Berita / Nasional /
Arif Satria Dilantik Jadi Kepala BRIN, Inilah Sosok di Balik Sawit Berkelanjutan Indonesia
Jakarta, elaeis.co - Presiden RI Prabowo Subianto resmi melantik Prof. Arif Satria sebagai Kepala Badan Riset dan Inovasi Nasional (BRIN) di Istana Negara, Jakarta, Senin (10/11).
Pelantikan ini sekaligus menetapkan Amarulla Octavian sebagai Wakil Kepala BRIN melalui Keputusan Presiden Nomor 123/P Tahun 2025.
Prosesi pelantikan berlangsung khidmat. Arif mengucapkan sumpah jabatan di hadapan Presiden, menandai dimulainya babak baru arah riset Indonesia. Tidak hanya soal penguatan teknologi dan inovasi nasional, pelantikan ini juga menarik perhatian karena rekam jejak Arif yang cukup kuat dalam mendorong sawit berkelanjutan di tanah air.
Usai dilantik, Arif menegaskan bahwa masa depan ekonomi Indonesia sangat bergantung pada riset, kreativitas, dan inovasi.
“Negara yang punya kekuatan riset dan inovasi terbukti punya pertumbuhan ekonomi lebih tinggi. Karena itu, kita harus mempercepat penguatan R&D dan ekosistem inovasi nasional,” ujar Arif.
Figur Arif tidak asing bagi dunia riset dan sektor pertanian. Sebelum ditunjuk memimpin BRIN, ia merupakan Rektor IPB University yang menjabat dua periode (2017–2022 dan 2023–2028).
Di bawah kepemimpinannya, IPB dikenal aktif mendorong transformasi riset dan inovasi, termasuk dalam komoditas strategis seperti kelapa sawit.
Nama Arif semakin mencuat di sektor sawit karena pendekatannya yang menekankan sustainability dan nilai tambah. Alih-alih fokus pada isu produksi saja, ia membawa perspektif baru bahwa sawit Indonesia harus dikelola dengan basis sains, ramah lingkungan, dan tetap menguntungkan petani.
Beberapa kontribusi Arif terhadap pengembangan sawit berkelanjutan selama memimpin IPB cukup terasa di industri.

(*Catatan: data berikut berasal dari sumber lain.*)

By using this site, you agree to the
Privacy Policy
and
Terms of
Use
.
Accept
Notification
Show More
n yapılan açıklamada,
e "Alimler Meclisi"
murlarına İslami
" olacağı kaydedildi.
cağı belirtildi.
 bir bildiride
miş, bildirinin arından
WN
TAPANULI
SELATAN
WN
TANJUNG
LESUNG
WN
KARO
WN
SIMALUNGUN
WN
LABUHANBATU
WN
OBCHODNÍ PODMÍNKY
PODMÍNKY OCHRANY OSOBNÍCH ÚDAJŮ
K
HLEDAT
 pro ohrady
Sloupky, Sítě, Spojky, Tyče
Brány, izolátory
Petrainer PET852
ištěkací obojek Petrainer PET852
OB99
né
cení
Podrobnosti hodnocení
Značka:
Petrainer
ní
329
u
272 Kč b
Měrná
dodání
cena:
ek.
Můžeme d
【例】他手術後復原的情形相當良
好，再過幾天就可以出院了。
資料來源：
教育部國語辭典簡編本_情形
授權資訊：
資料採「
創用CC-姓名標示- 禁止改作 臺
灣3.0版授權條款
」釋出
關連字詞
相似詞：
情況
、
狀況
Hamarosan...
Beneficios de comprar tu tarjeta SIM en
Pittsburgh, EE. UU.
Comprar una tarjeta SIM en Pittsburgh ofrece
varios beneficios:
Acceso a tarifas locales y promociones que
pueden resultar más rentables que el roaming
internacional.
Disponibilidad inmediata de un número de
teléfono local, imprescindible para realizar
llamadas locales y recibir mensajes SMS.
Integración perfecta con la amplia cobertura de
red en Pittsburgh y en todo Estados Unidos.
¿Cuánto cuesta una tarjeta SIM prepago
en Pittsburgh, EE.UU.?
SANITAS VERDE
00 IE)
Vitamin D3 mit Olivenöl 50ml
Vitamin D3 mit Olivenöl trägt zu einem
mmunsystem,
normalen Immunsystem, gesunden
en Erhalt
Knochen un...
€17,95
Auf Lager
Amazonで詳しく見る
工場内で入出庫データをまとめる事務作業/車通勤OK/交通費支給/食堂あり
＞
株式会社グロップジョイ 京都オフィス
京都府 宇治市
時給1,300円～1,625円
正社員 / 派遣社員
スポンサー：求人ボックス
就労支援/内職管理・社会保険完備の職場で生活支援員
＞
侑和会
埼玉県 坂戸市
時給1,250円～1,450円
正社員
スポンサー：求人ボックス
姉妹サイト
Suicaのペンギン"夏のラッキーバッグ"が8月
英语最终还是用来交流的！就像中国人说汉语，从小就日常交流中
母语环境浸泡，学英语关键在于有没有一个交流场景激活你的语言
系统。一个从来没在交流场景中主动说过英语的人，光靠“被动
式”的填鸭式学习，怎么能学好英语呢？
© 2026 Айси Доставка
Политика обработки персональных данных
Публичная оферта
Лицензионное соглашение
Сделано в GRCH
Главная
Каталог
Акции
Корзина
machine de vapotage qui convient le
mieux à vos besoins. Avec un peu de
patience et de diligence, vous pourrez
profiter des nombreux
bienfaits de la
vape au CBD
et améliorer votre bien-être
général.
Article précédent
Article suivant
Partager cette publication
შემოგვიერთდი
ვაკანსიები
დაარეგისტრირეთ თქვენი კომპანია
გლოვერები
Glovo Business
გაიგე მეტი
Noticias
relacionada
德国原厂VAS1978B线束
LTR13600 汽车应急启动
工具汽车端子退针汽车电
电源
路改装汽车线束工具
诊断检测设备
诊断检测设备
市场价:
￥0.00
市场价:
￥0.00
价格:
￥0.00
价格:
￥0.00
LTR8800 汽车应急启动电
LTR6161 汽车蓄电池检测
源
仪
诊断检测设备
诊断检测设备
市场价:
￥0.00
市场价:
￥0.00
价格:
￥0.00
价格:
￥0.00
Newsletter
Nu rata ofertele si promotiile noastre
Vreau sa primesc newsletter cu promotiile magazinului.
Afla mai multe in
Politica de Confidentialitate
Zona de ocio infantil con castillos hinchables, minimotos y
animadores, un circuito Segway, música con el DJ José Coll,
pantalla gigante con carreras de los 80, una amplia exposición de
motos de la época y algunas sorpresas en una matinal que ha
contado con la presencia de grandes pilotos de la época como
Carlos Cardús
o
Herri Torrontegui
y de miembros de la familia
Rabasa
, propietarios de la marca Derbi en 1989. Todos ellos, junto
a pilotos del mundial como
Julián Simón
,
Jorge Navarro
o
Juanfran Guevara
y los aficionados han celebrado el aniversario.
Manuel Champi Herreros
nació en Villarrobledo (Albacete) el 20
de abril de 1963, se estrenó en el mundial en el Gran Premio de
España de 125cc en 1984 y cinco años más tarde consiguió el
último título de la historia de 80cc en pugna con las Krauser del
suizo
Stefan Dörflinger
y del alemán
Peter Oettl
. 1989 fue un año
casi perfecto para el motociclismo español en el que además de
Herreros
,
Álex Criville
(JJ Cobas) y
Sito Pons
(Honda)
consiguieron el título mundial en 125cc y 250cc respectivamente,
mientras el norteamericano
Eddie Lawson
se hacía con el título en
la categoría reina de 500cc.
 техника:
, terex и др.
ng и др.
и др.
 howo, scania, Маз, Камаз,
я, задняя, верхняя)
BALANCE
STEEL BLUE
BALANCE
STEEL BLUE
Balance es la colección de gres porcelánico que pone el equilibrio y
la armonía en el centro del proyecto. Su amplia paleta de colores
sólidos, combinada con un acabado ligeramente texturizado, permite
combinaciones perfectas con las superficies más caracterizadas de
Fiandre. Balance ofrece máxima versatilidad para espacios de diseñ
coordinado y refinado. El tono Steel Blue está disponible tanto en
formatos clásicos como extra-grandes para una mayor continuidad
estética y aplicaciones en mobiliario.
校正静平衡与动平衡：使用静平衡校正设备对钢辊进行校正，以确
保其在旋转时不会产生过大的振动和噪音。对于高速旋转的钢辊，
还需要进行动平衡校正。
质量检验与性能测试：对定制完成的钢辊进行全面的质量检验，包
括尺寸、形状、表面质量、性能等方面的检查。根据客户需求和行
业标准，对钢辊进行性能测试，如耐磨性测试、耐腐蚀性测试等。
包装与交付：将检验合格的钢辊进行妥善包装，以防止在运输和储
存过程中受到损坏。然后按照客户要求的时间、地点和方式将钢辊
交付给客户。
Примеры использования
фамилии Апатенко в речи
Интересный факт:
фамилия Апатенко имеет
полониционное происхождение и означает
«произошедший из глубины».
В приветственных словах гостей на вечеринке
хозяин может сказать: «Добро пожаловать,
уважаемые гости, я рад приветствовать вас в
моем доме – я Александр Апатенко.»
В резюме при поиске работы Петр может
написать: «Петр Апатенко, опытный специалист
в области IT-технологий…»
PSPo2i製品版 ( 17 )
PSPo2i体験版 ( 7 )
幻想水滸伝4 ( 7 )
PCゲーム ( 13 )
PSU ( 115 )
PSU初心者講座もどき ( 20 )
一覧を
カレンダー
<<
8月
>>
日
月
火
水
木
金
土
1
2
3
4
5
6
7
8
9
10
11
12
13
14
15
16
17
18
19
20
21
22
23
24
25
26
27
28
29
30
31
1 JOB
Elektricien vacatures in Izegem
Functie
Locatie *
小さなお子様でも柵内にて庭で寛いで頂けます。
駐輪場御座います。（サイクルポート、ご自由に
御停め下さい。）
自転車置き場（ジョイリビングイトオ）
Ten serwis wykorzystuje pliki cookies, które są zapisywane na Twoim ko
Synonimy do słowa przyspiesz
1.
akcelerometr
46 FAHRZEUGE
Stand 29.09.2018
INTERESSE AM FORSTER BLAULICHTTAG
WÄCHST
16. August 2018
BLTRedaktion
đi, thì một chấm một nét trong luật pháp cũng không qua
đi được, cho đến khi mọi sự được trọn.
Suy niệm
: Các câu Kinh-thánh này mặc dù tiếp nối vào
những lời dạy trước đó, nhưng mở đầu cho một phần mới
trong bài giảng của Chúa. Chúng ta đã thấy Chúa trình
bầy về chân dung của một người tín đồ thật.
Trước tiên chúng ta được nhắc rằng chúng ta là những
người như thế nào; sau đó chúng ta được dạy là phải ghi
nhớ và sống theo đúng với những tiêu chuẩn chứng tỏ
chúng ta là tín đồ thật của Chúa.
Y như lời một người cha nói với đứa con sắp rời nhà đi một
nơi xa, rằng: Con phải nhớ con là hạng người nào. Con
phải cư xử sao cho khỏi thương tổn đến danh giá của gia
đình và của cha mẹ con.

Ia dikenal sebagai sosok yang memperkuat fondasi sains dan data untuk melahirkan kebijakan sawit hijau.
Fokusnya bukan lagi memperluas kebun besar-besaran, tetapi menggenjot produktivitas melalui benih unggul, efisiensi pemupukan, dan teknologi presisi. Pendekatan berbasis riset ini kemudian banyak dijadikan rujukan pemerintah maupun pelaku industri dalam menyusun strategi keberlanjutan.
Di sisi lain, Arif ikut mendorong lahirnya inovasi turunan sawit agar nilai ekonominya tidak berhenti pada bahan mentah.
Di masa kepemimpinannya, IPB semakin serius menggarap riset hilirisasi, mulai dari biofuel, bioplastik, biomaterial, hingga produk pangan berbahan sawit yang ramah lingkungan. Banyak karya mahasiswa dan penelitinya yang akhirnya berkembang menjadi produk komersial dan melahirkan startup inovasi.
Perhatian Arif juga kuat pada nasib petani rakyat. Ia berupaya agar petani sawit tidak hanya bertahan sebagai pemasok TBS, melainkan naik kelas lewat akses teknologi, pendampingan sertifikasi ISPO, dan peluang pengolahan skala UMKM.
Dengan begitu, ekonomi petani diharapkan bisa terdongkrak tidak hanya dari hasil panen, tetapi juga dari nilai tambah yang dikelola di level desa.
Saat tekanan global terhadap sawit memuncak dan kampanye hitam menghantam Indonesia, Arif kerap tampil sebagai suara akademisi yang didengar di dunia internasional.
Ia membawa isu sawit ke forum global dengan menyodorkan data ilmiah, bukan retorika, sehingga citra sawit Indonesia dibela dengan lebih meyakinkan dan berbobot.
Modal rekam jejak inilah yang membuat publik memiliki ekspektasi besar saat Arif kini menahkodai BRIN.
Banyak kalangan berharap, lembaga riset negara di bawah kepemimpinannya mampu menjadi motor inovasi yang benar-benar terhubung dari hulu ke hilir—termasuk untuk sawit yang selama ini menjadi tulang punggung ekonomi dan sumber nafkah bagi jutaan keluarga di Indonesia.